Extrait à lire →
———
Journal d'un catholique libertaire
Qui a pris ses distances vis à vis de l'Eglise, de sa hiérarchie et de son pouvoir
Dimanche 23 mars 2025
3ème dimanche du Temps Ordinaire – Année C

Bonne Nouvelle de notre Seigneur Jésus en Luc 13, 1-9
En ce temps-là, certains vinrent annoncer à Jésus ce qui était arrivé aux Galiléens dont Pilate avait mêlé le sang à celui de leurs sacrifices. Jésus leur répondit : « Pensez-vous que ces Galiléens étaient des pécheurs plus grands que tous les autres Galiléens, parce qu’ils ont souffert cela ? Non, je vous le dis ; mais si vous ne vous repentez pas, vous périrez tous pareillement. Ou ces dix-huit sur qui tomba la tour de Siloé et qu’elle tua, pensez-vous qu’ils étaient plus coupables que tous les hommes habitant Jérusalem ? Non, je vous le dis ; mais si vous ne vous repentez pas, vous périrez tous de la même manière. » Il disait aussi cette parabole : « Un homme avait un figuier planté dans sa vigne, et il vint chercher du fruit sur lui, mais il n’en trouva pas. Il dit alors au vigneron : “Voilà trois ans que je viens chercher du fruit sur ce figuier, et je n’en trouve pas. Coupe-le ! Pourquoi donc use-t-il la terre inutilement ?” Mais celui-ci lui répondit : “Seigneur, laisse-le encore cette année, jusqu'à ce que je creuse autour et que j’y mette du fumier. Peut-être portera-t-il du fruit à l’avenir ; sinon, tu le couperas.” »
MESSAGE
Le texte de Luc 13, 1-9 est d’une radicalité brutale qui peut choquer. Ceux qui viennent parler à Notre Seigneur Jésus de l’exécution des Galiléens par Pilate semblent croire à une logique implacable : ces morts étaient-ils plus coupables que les autres ? Derrière leur question se cache une théologie de la rétribution immédiate, une manière de voir Dieu comme un comptable de la faute, qui distribuerait punitions et récompenses en temps réel.
Jésus démolit cette vision d’un coup sec : « Non, je vous le dis » (οὐχί, λέγω ὑμῖν).
Ce « non » grec est sans appel, il rejette toute tentative d’interprétation simpliste. Il enfonce le clou en rappelant un autre fait divers : la chute de la tour de Siloé. Là encore, l’idée d’un Dieu justicier à la main prompte est rejetée. Mais notre Seigneur Jésus ne se contente pas de nier : il retourne la question et la replace sur le terrain personnel. Le problème n’est pas de savoir si ces morts le méritaient, mais de réaliser que nous sommes tous aussi vulnérables. Le mot-grec est μετανοῆτε (metanoeite), ce verbe souvent traduit par « se repentir », mais qui signifie bien plus : changer de regard, retourner son être entier, refuser la sclérose spirituelle.
———
Données fournies →
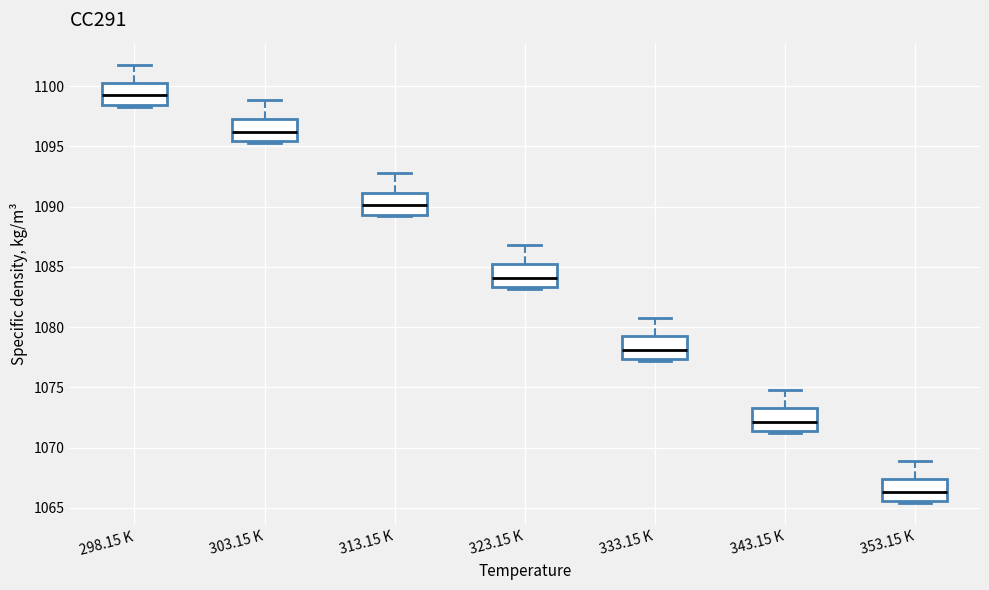

Which box's median line is the lowest?

353.15 K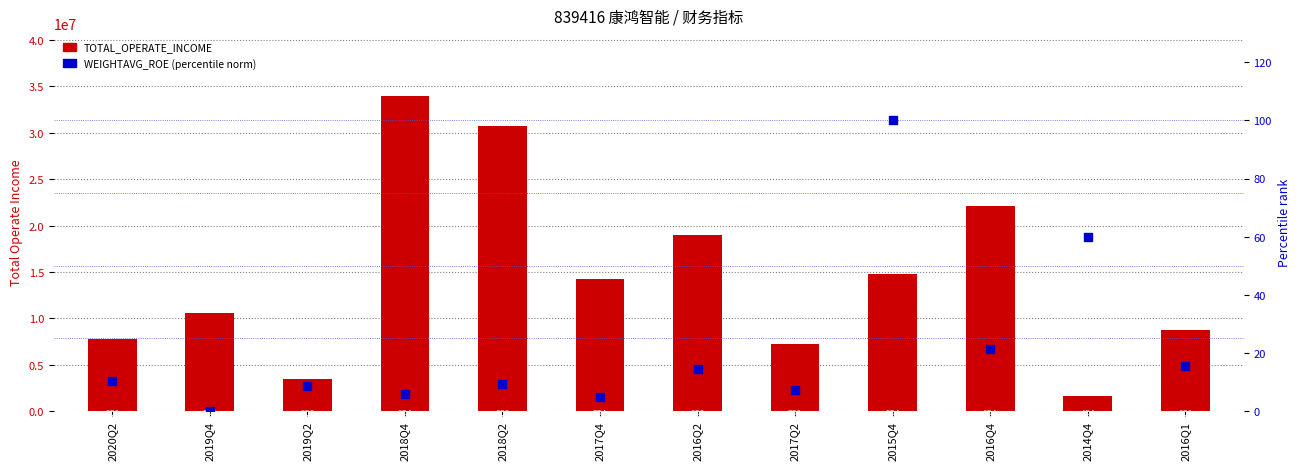

Which series has the largest total across all categories?

TOTAL_OPERATE_INCOME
———
Recopiez à l'identique le passage du texte sur Luc 13, 1-9 qui commence par « Jésus démolit cette » et se poursuit jusqu'à « la sclérose spirituelle. ».

Jésus démolit cette vision d’un coup sec : « Non, je vous le dis » (οὐχί, λέγω ὑμῖν).
Ce « non » grec est sans appel, il rejette toute tentative d’interprétation simpliste. Il enfonce le clou en rappelant un autre fait divers : la chute de la tour de Siloé. Là encore, l’idée d’un Dieu justicier à la main prompte est rejetée. Mais notre Seigneur Jésus ne se contente pas de nier : il retourne la question et la replace sur le terrain personnel. Le problème n’est pas de savoir si ces morts le méritaient, mais de réaliser que nous sommes tous aussi vulnérables. Le mot-grec est μετανοῆτε (metanoeite), ce verbe souvent traduit par « se repentir », mais qui signifie bien plus : changer de regard, retourner son être entier, refuser la sclérose spirituelle.